▶ [Selected extract]:
::::

As an alternative to passing `lambda` or `initialPoint`, these can be set with a
standalone method.  The following functions can be used before calling
`Train()`:

 * `lr.Lambda() = l;` will set the value of the L2 regularization penalty
   parameter to `l`.
 * `lr.Parameters() = initialPoint;` will set the initial point for the training
   optimization to `initialPoint`.

***Note***: Setting `lambda` too small may cause the model to overfit; however,
setting it too large may cause the model to underfit.  [Automatic hyperparameter
tuning](../hpt.md) can be used to find a good value of `lambda` instead of a
manual setting.

<!-- TODO: fix link for hyperparameter tuner -->

### Training

If training is not done as part of the constructor call, it can be done with one
of the following versions of the `Train()` member function:

 * `lr.Train(data, labels)`
 * `lr.Train(data, labels, lambda=0.0, [callbacks...])`
   - Train model, optionally specifying callbacks for the default L-BFGS
     optimizer.

---

 * `lr.Train(data, labels, optimizer)`
 * `lr.Train(data, labels, optimizer, lambda=0.0, [callbacks...])`
   - Train model with a custom ensmallen optimizer, optionally specifying
     callbacks.

---

Types of each argument are the same as in the table for constructors
[above](#constructor-parameters).

***Notes***:

 * Training is incremental.  Successive calls to `Train()` will not reinitialize
   the model, unless the given data has different dimensionality.  To
   reinitialize the model, call `Reset()` (see
   [Other Functionality](#other-functionality)).

 * To set the initial point of the optimization, call `Parameters()`; see
   [Other Functionality](#other-functionality).

 * `Train()` returns a `double` with the final logistic regression loss value
   (including L2 penalty term) of the trained model.

### Classification

Once a `LogisticRegression` model is trained, the `Classify()` member function
can be used to make class predictions for new data.

 * `size_t predictedClass = lr.Classify(point, decisionBoundary=0.5)`
   - ***(Single-point)***
   - Classify a single point, returning the predicted class (`0` or `1`).

::::

▶ [Dataset extract]:
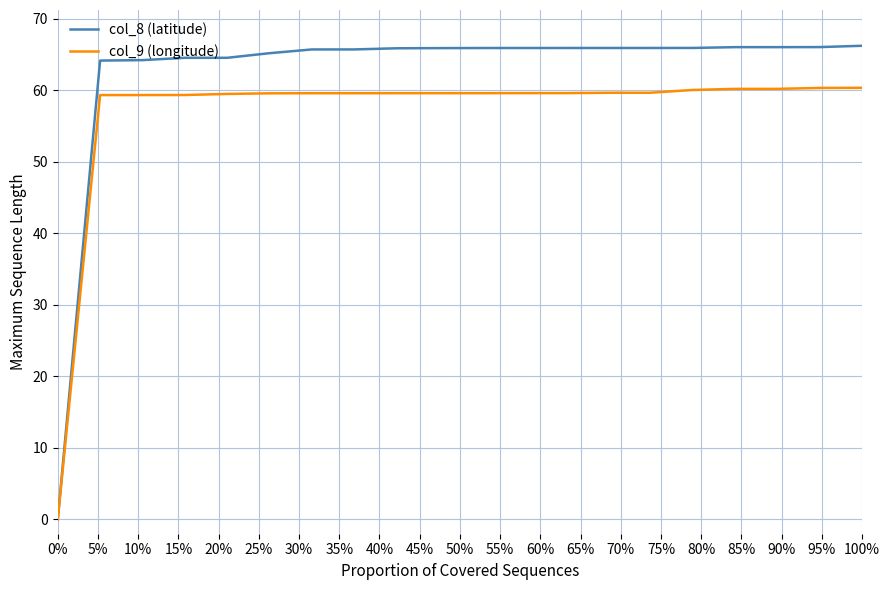

Which series has the largest total across all categories?

col_8 (latitude)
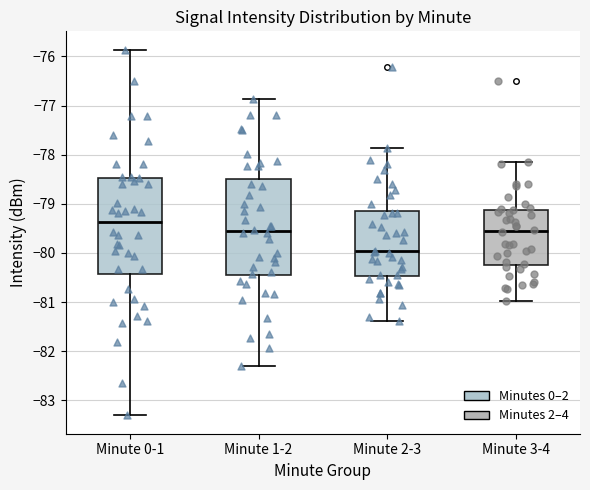

Which box has the lowest median line?

Minute 2-3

::::

▶ [Task directions]:
Reproduce the logistic regression documentation from "As an alternative" up to and including "manual setting.", replacing "standalone" with "separate".

▶ [Response]:
As an alternative to passing `lambda` or `initialPoint`, these can be set with a
separate method.  The following functions can be used before calling
`Train()`:

 * `lr.Lambda() = l;` will set the value of the L2 regularization penalty
   parameter to `l`.
 * `lr.Parameters() = initialPoint;` will set the initial point for the training
   optimization to `initialPoint`.

***Note***: Setting `lambda` too small may cause the model to overfit; however,
setting it too large may cause the model to underfit.  [Automatic hyperparameter
tuning](../hpt.md) can be used to find a good value of `lambda` instead of a
manual setting.